Brooks Associates Racing
- Founded: 2000
- Team principal(s): John C. Brooks
- Former series: Atlantic Championship
- Teams' Championships: 1 (2008)
- Drivers' Championships: 1 (2008)

= Brooks Associates Racing =

American motorsport team

Brooks Associates Racing is an American motorsport team based in Tucson, Arizona, which competes in the Indy Lights series. It previously competed in the Atlantic Championship where it won the 2008 season championship.

The team was founded in 2000 by owner John C. Brooks, a former driver himself.

==Atlantic Championship==
===2004===
Ronnie Bremer raced the first five races of the season with Brooks Associates Racing, before moving to Polestar Motor Racing. He was replaced by Al Unser III for three late season races. Tõnis Kasemets made six starts for the team and finished thirteenth in points. The team's best showing was a 2nd place podium finish at the Milwaukee Mile, by Bremer. Australian Daniel Pappas also drove in the season finale for the team.

===2005===
German Andreas Wirth and Al Unser III finished 6th and 7th, respectively, in the overall standings for the team, despite both drivers missing two races. Wirth captured the team's first win on the Denver street circuit. Fernando Rees also drove in the season opener for the team and Memo Rojas drove one race in for the team in Monterrey.

===2006===

The team featured an all-rookie lineup of part-time drivers Alex Sperafico (9 of 12 rounds), Carlos Mastretta Aguilera (6 rounds), Norbert Siedler (3 rounds), and Luis Schiavo (3 rounds).none of whom finished in the top 20 in the overall driver standings. The best performer was Mastretta, finished ranked 21st in points.

===2007===
The team raced two cars (#8 and #10) during the 2007 season, neither of which competed full-time. Its best result was Kevin Lacroix’s win in the second race at Portland International Raceway. Lacroix finished 13th in points, competing in 8 of the 12 races. Jiang Tengyi drove in three races for the team and was the first Chinese driver to compete in the Champ Car series. Joe D'Agostino competed in two additional races for the team. Ronnie Bremer also returned to the team for a single race.

===2008===
The team won the Atlantic Championship in 2008 in the final race of the season. Niemelä won the final two races, at the SunRichGourmet.com 1000 at Miller Motorsports Park where he started from pole position and led every lap of the race; and the Atlanta Atlantic Challenge at Road Atlanta. This was the first title win by a Finnish driver in the series. Niemelä was subsequently named Rookie of the Year.

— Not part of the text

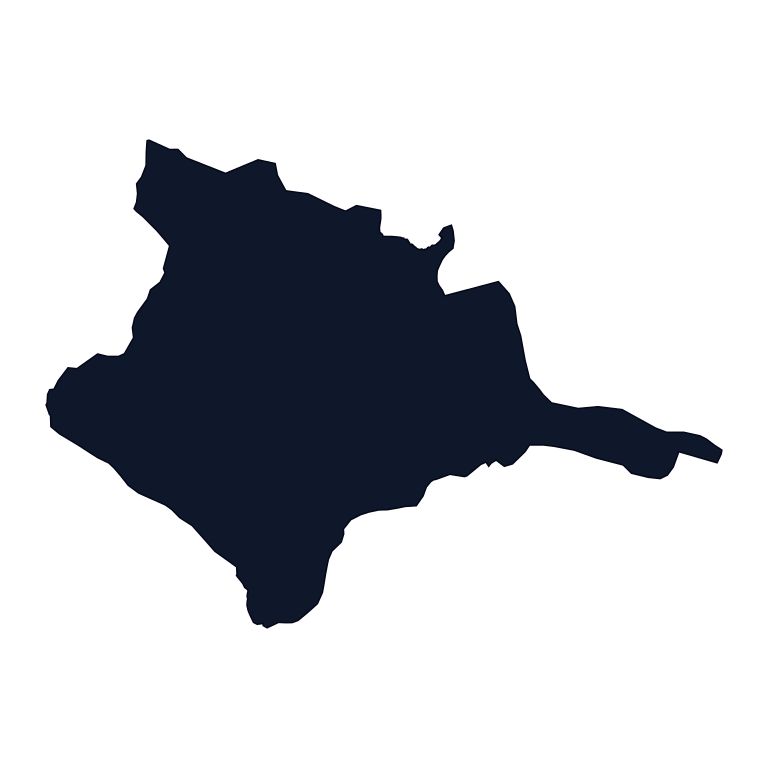 the district of Akko, Gombe, Nigeria
{"feature_id": "59680162B95139171035149", "entity_name": "Akko", "entity_type": "district", "adm_level": 2, "iso_a3": "NGA", "parent_name": "Nigeria", "parent_adm1": "Gombe", "projection": "albers", "projection_center": [11.094, 10.102], "detail": "fine", "context": "isolated", "style": "filled", "palette": "ink", "viewbox_px": 768, "rotation_deg": 0, "n_neighbors": 0, "source": "geoboundaries", "source_scale": "gbopen_adm2", "svg_char_len": 4225}
<svg xmlns="http://www.w3.org/2000/svg" viewBox="0 0 768 768"><path d="M263.2,625.6L267.1,627.8L278.5,622.4L286.1,622.7L292.2,622.6L297.9,620.5L303.9,615.6L308.6,611.6L317.4,603.7L322.4,592.5L323.7,585.3L325.0,577.2L325.4,574.7L327.1,565.5L328.4,559.2L332.0,551.0L341.3,542.0L343.7,533.9L343.4,529.0L347.6,523.8L348.0,523.2L350.8,519.7L355.6,517.3L360.6,514.7L368.6,512.1L379.0,509.9L380.5,509.9L387.5,509.7L397.0,508.1L405.4,506.4L412.1,506.0L416.3,505.7L423.1,495.9L426.3,487.0L430.7,481.7L433.6,479.8L436.1,479.3L449.9,474.3L458.8,475.7L461.8,476.2L464.5,476.6L466.6,475.9L466.8,475.9L480.8,464.4L486.0,462.1L488.7,466.3L491.0,463.3L496.1,460.1L504.3,466.3L512.5,463.9L525.1,451.6L529.5,445.0L543.7,445.0L553.6,446.2L574.3,450.1L596.3,458.0L600.6,459.1L623.2,465.0L631.4,473.2L648.2,477.3L660.2,478.6L667.4,475.1L673.3,467.0L678.8,451.7L717.1,462.8L721.2,454.0L721.9,450.1L714.8,445.5L706.2,439.0L699.9,435.8L683.8,432.3L666.7,432.3L655.6,428.1L634.4,416.4L622.1,409.6L598.0,406.7L578.2,408.5L551.5,402.9L547.9,399.4L546.7,398.2L543.3,394.9L539.4,389.7L533.9,383.1L533.5,382.6L529.7,378.9L525.1,360.5L520.6,335.7L516.8,323.9L514.7,306.5L509.1,293.7L498.4,281.6L459.5,291.9L444.7,295.8L442.4,290.4L439.0,285.6L437.0,281.3L436.9,275.6L437.2,270.8L439.0,266.4L442.2,259.6L445.0,255.7L448.7,251.7L452.9,248.3L453.4,244.9L454.1,241.0L454.1,240.4L453.8,237.8L453.6,235.8L453.2,232.0L453.1,231.0L451.4,225.2L443.7,228.0L439.1,234.7L441.3,237.2L441.4,237.4L442.4,237.4L442.4,237.9L441.7,237.9L441.6,238.3L441.5,238.7L441.3,239.0L440.9,239.6L440.5,240.4L440.3,240.7L440.1,240.8L439.6,241.3L438.9,242.0L438.6,242.3L438.0,242.8L437.4,243.3L436.8,243.7L436.6,244.4L434.9,245.1L433.8,245.4L433.1,245.4L432.5,245.2L431.6,245.6L430.6,246.9L430.6,247.3L430.1,247.6L429.6,247.7L429.1,247.2L428.5,247.1L427.9,247.5L427.5,247.8L427.4,248.1L427.6,248.5L427.3,248.8L426.6,248.8L426.4,248.8L426.2,249.0L426.0,249.6L425.7,249.7L425.4,249.7L425.1,249.5L424.9,249.3L424.7,249.3L424.6,249.6L424.3,249.8L423.8,249.7L423.5,249.6L423.3,249.6L423.0,249.6L422.8,249.5L422.3,249.2L422.0,249.0L421.8,248.9L421.0,249.3L420.7,249.3L420.4,249.3L420.2,249.8L420.0,249.7L419.6,249.5L419.3,249.7L418.9,249.4L418.4,249.2L418.0,249.0L417.7,248.9L417.2,248.8L416.8,248.8L416.6,248.5L416.4,248.1L416.1,248.0L415.9,247.6L415.3,247.5L415.0,247.3L415.2,247.0L414.9,246.8L414.5,247.0L414.3,247.0L413.7,246.5L413.8,246.1L413.7,245.6L413.4,245.3L413.2,245.4L413.0,245.7L412.7,245.5L412.3,245.6L412.2,245.4L412.3,244.5L412.0,244.3L411.9,244.2L411.7,244.1L411.3,244.4L411.1,244.5L410.6,244.6L410.3,244.4L409.7,243.2L408.7,241.7L408.3,241.0L407.5,239.7L407.3,239.4L404.0,239.2L403.7,239.2L403.7,238.1L401.6,238.0L401.4,237.9L401.2,237.5L401.0,237.4L396.4,236.9L391.9,236.5L388.2,236.5L383.0,236.4L382.8,235.5L382.5,234.6L381.8,233.9L380.3,232.6L380.0,232.2L379.6,231.1L379.6,230.0L379.4,227.8L380.3,222.0L380.8,218.4L380.8,215.7L380.7,213.0L380.6,211.6L380.6,210.4L356.5,205.6L345.6,211.2L340.8,209.3L334.1,206.6L307.9,193.8L285.8,190.8L277.4,175.3L275.2,163.6L258.1,159.8L225.5,173.4L186.3,157.9L177.9,149.4L169.6,149.5L149.1,140.2L147.1,140.6L146.9,143.1L146.3,152.2L146.3,152.5L146.1,165.5L141.5,177.2L136.6,183.8L137.6,193.6L136.6,202.2L134.1,208.7L136.5,211.3L143.0,216.6L157.0,230.7L164.0,238.9L169.7,245.7L163.5,268.5L164.9,272.3L165.0,272.8L160.1,282.3L150.5,289.8L147.5,298.8L143.1,304.9L137.8,312.1L134.6,318.0L133.1,324.8L132.4,327.6L133.6,337.7L124.4,353.7L118.6,356.4L107.5,356.4L97.6,354.0L76.9,368.7L68.0,367.8L64.0,373.1L58.3,380.6L58.0,381.3L57.2,382.8L54.0,389.2L49.7,389.7L47.6,394.4L47.1,402.9L46.1,404.9L49.4,414.3L49.5,414.5L50.5,415.4L50.9,426.7L56.6,431.4L59.2,433.6L69.3,439.7L78.4,445.2L88.0,451.4L88.4,451.7L98.0,457.8L107.8,462.5L108.8,463.0L114.0,467.9L120.6,475.6L128.2,485.3L138.6,493.0L152.0,499.0L165.3,504.9L170.1,508.3L172.0,509.7L179.6,517.5L181.4,518.7L186.4,521.9L192.2,525.6L195.3,529.1L204.2,539.1L214.9,551.3L235.7,566.2L236.9,567.3L236.8,568.4L236.7,568.9L236.9,571.1L237.0,573.8L236.5,575.6L242.8,583.5L244.7,587.5L247.1,589.2L248.1,590.8L247.4,593.8L247.1,596.4L247.7,598.7L247.2,601.7L247.0,605.4L248.2,610.7L249.8,614.6L253.5,622.4L257.2,624.3L262.9,623.5L263.2,625.6Z" fill="#0f172a" stroke="#020617" stroke-width="1.5"/></svg>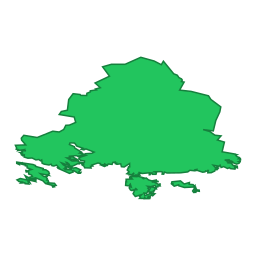 Mandal nor, Vest-Agder, Norway
{"feature_id": "86288312B66644758166065", "entity_name": "Mandal nor", "entity_type": "district", "adm_level": 2, "iso_a3": "NOR", "parent_name": "Norway", "parent_adm1": "Vest-Agder", "projection": "equal_earth", "projection_center": [7.487, 58.066], "detail": "fine", "context": "isolated", "style": "filled", "palette": "green", "viewbox_px": 256, "rotation_deg": 0, "n_neighbors": 0, "source": "geoboundaries", "source_scale": "gbopen_adm2", "svg_char_len": 5864}
<svg xmlns="http://www.w3.org/2000/svg" viewBox="0 0 256 256"><path d="M15.4,145.3L16.6,147.9L16.2,149.2L18.3,149.6L17.7,150.6L24.8,149.5L24.5,150.5L26.0,150.8L21.7,150.7L22.4,152.0L20.3,152.5L21.5,152.9L20.9,153.5L21.6,154.3L23.4,153.8L21.6,154.9L22.8,155.8L24.3,155.0L24.1,157.0L27.8,158.2L32.1,158.0L35.9,159.9L38.9,159.5L40.5,160.8L41.7,160.0L42.1,163.2L44.0,164.1L49.0,165.0L51.1,164.2L52.0,165.7L53.9,166.0L56.6,165.1L58.9,167.7L57.6,167.7L58.0,168.3L69.5,173.4L73.1,172.0L72.5,170.6L73.4,170.4L78.1,173.3L80.5,173.2L80.9,172.4L79.0,172.7L78.8,171.7L80.7,169.9L76.0,167.7L73.0,168.1L69.2,166.2L67.6,166.5L69.0,168.1L71.3,168.5L71.2,169.8L65.4,169.7L64.5,169.0L66.9,168.9L66.8,167.9L64.4,167.4L66.2,167.2L66.3,166.2L63.4,165.0L61.5,162.9L68.6,165.3L66.3,162.4L67.3,162.6L69.3,164.4L69.5,165.9L72.3,166.3L77.7,163.7L79.3,163.9L80.0,162.9L82.5,163.8L82.8,162.7L78.4,161.8L78.3,160.8L72.1,161.0L66.8,157.9L70.5,157.8L69.9,158.8L70.8,159.3L75.1,159.6L77.0,159.3L72.3,156.7L68.6,156.3L76.5,155.6L79.3,157.2L79.0,156.0L84.2,155.1L81.3,153.7L82.8,153.6L82.2,153.0L79.6,153.0L81.1,151.9L74.7,148.0L74.4,146.7L69.4,144.5L69.9,143.0L71.6,142.9L74.6,143.1L76.8,146.1L83.2,148.3L81.4,149.3L83.9,149.9L85.9,148.9L94.1,152.1L91.8,153.3L85.1,153.7L84.4,154.9L85.9,155.4L80.5,157.1L78.9,158.7L80.5,160.3L84.5,161.0L84.4,162.5L83.1,163.4L83.6,164.3L82.1,164.9L84.2,166.4L84.6,167.8L91.1,168.0L90.5,166.3L92.8,166.0L91.9,165.0L97.9,163.0L100.5,163.5L100.3,164.8L103.1,164.7L102.1,165.5L104.5,166.5L105.5,166.0L104.5,165.5L104.7,163.9L107.4,165.4L108.2,164.0L112.1,164.4L112.8,162.4L115.0,162.1L114.7,162.7L116.4,163.1L115.7,163.8L117.0,164.3L120.7,163.8L121.4,166.7L124.2,167.0L129.6,163.5L129.7,166.8L128.5,166.8L128.2,167.8L129.0,168.3L128.2,168.2L127.2,170.0L129.1,171.9L126.9,173.7L131.5,174.8L134.2,172.8L132.4,175.0L135.5,176.4L137.1,176.1L134.6,175.0L139.6,175.1L138.5,174.0L140.1,173.6L138.5,172.2L142.2,173.5L149.2,172.8L149.3,174.8L150.2,174.6L150.1,172.8L152.3,173.0L151.7,173.6L152.3,174.3L156.0,174.3L156.4,172.9L154.7,171.8L161.1,171.6L162.5,172.1L162.1,174.1L163.7,174.2L164.5,172.1L167.0,173.0L180.6,172.8L187.8,171.9L189.9,170.3L194.8,170.8L195.8,170.6L195.1,169.7L196.9,169.4L196.7,170.2L202.6,172.2L205.0,171.9L205.6,170.9L207.7,171.5L207.7,170.5L208.3,170.5L207.8,172.8L211.2,172.7L214.8,171.0L215.3,169.2L216.9,169.8L218.4,168.2L217.1,168.0L218.0,166.8L215.4,167.6L213.2,165.2L219.2,166.2L220.1,165.2L221.1,167.5L223.7,166.6L227.6,168.5L229.4,167.6L230.3,168.6L235.0,169.1L235.5,167.4L234.9,167.0L237.4,167.9L237.3,166.2L235.2,165.8L234.6,166.6L234.5,165.6L233.3,165.6L231.2,163.1L228.6,162.9L229.5,162.1L227.4,162.0L226.9,160.8L224.7,160.0L228.5,159.8L227.9,160.4L231.2,161.0L232.3,161.5L231.4,162.1L236.6,164.1L239.1,163.2L239.8,162.2L238.7,161.6L240.2,161.4L239.9,160.0L240.6,159.8L240.4,158.6L238.3,158.7L239.3,157.5L236.7,156.5L235.7,155.2L236.9,154.7L235.3,154.3L235.9,154.2L222.1,151.8L224.4,142.1L217.4,140.0L221.0,135.9L214.9,135.2L209.7,131.5L203.1,129.6L213.3,130.9L215.8,120.5L219.8,111.9L220.8,106.9L210.9,99.5L208.5,95.8L191.1,91.4L179.6,90.1L184.1,82.1L181.4,81.6L182.3,80.1L181.5,78.9L178.9,77.6L177.3,75.2L173.7,73.8L163.4,61.2L161.3,64.7L154.1,61.0L140.8,57.3L125.1,64.3L111.4,64.3L102.6,66.8L109.5,76.2L95.1,83.0L100.3,87.7L95.5,89.0L96.4,89.9L90.3,90.8L90.3,91.9L86.9,93.3L86.7,95.5L80.7,95.4L80.1,94.5L73.1,93.7L68.7,99.5L67.4,110.2L61.3,111.5L59.2,114.5L74.2,117.0L75.7,122.4L69.4,125.1L65.8,125.3L63.7,129.5L59.2,132.0L52.8,131.2L37.2,137.5L23.8,135.3L21.3,138.2L21.6,140.1L25.7,144.9L15.4,145.3ZM137.1,176.7L130.3,176.3L131.3,177.0L129.1,177.8L131.0,177.6L132.3,179.0L126.1,179.3L126.5,181.6L125.9,181.4L125.6,185.4L130.4,186.1L129.7,184.9L130.3,184.1L131.3,187.1L130.1,186.6L129.2,187.9L130.5,190.0L132.0,190.6L133.2,189.8L133.9,190.6L136.2,188.0L135.7,188.8L137.5,189.9L135.1,189.4L133.1,193.7L135.3,196.5L141.7,194.6L139.6,196.8L140.6,198.0L140.0,198.4L144.0,198.5L145.1,196.9L144.3,198.7L149.8,198.6L150.1,197.8L147.8,197.4L148.3,196.2L150.3,196.3L151.5,194.9L152.7,195.8L154.8,193.8L150.6,193.5L151.6,192.0L153.5,192.1L153.5,190.7L154.4,190.7L155.0,188.9L156.5,188.9L156.2,188.1L152.8,187.2L153.4,186.8L150.0,187.2L150.5,187.8L148.3,191.9L150.3,192.0L149.4,193.9L144.8,195.6L144.1,193.0L146.5,193.4L149.0,189.2L147.9,188.2L149.0,187.4L147.6,186.3L150.9,186.6L155.2,185.4L155.8,186.9L157.7,186.9L157.6,186.1L160.2,185.9L159.6,184.7L160.6,183.7L158.5,184.4L153.8,182.0L151.7,182.1L158.7,181.6L156.2,180.8L156.2,180.0L151.9,180.9L148.5,179.9L146.3,178.0L143.3,178.7L142.7,178.2L143.6,177.8L137.7,176.2L137.1,176.7ZM33.0,164.5L17.6,162.2L18.8,163.6L16.7,162.8L16.7,163.4L19.5,164.7L19.5,163.9L20.7,163.9L24.1,164.8L23.6,163.4L25.5,164.6L25.4,165.8L27.2,166.0L27.1,167.8L31.5,169.5L28.6,170.3L28.6,171.3L25.2,170.2L26.6,170.7L25.9,170.9L26.2,172.0L28.6,171.7L28.7,174.0L31.5,175.0L32.4,176.5L29.8,177.2L30.4,177.4L29.5,178.2L25.1,175.7L27.4,180.0L20.3,178.5L17.0,179.9L19.2,181.7L22.0,182.0L20.8,183.0L24.8,182.8L25.1,183.7L28.5,184.0L27.9,183.5L28.8,182.9L28.4,182.1L30.0,182.9L28.3,179.9L35.8,181.6L34.8,180.0L36.0,180.0L36.0,179.2L31.7,179.8L30.1,179.0L35.6,177.8L42.8,180.7L45.6,183.6L52.8,185.5L52.2,185.9L52.8,187.1L54.3,186.8L53.4,185.9L56.1,185.4L54.5,183.3L47.5,182.8L48.6,181.8L48.0,180.2L46.7,180.1L47.3,178.7L46.2,177.3L47.2,176.3L43.9,176.6L40.4,173.7L49.0,175.3L48.1,174.5L49.4,173.7L48.6,171.6L45.8,169.8L43.0,169.7L43.3,168.5L35.5,166.4L35.5,165.5L33.0,164.5ZM180.5,180.9L171.9,181.8L171.5,183.4L173.7,184.1L172.0,184.3L174.2,186.2L178.7,184.8L178.8,185.8L184.4,187.5L193.8,187.0L194.5,188.2L192.6,191.0L193.7,192.5L195.9,192.3L194.6,191.9L194.9,190.7L199.3,191.3L199.2,190.1L197.0,189.9L196.7,190.7L196.4,189.1L195.0,189.3L195.9,188.4L195.7,187.2L194.1,187.0L195.1,186.8L195.0,185.6L194.4,186.2L193.1,184.6L189.2,184.3L189.4,182.5L184.2,184.0L180.5,180.9Z" fill="#22c55e" stroke="#15803d" stroke-width="1.5"/></svg>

Andreas Wirth drove car #88 for the first 3 races, and was then replaced by Tom Sutherland, who finished 15th in points. At the end of the season, both cars were sold to Primetime Race Group, and Brooks Associates Racing sat out the 2009 season.

==Indy Lights==
The team returned to professional competition in the Firestone Indy Lights series in 2011 when it entered a car for Ryan Phinny in the Long Beach race. The team also fielded a car for Chase Austin in conjunction with Willy T. Ribbs Racing in the Freedom 100 and the Iowa Speedway race.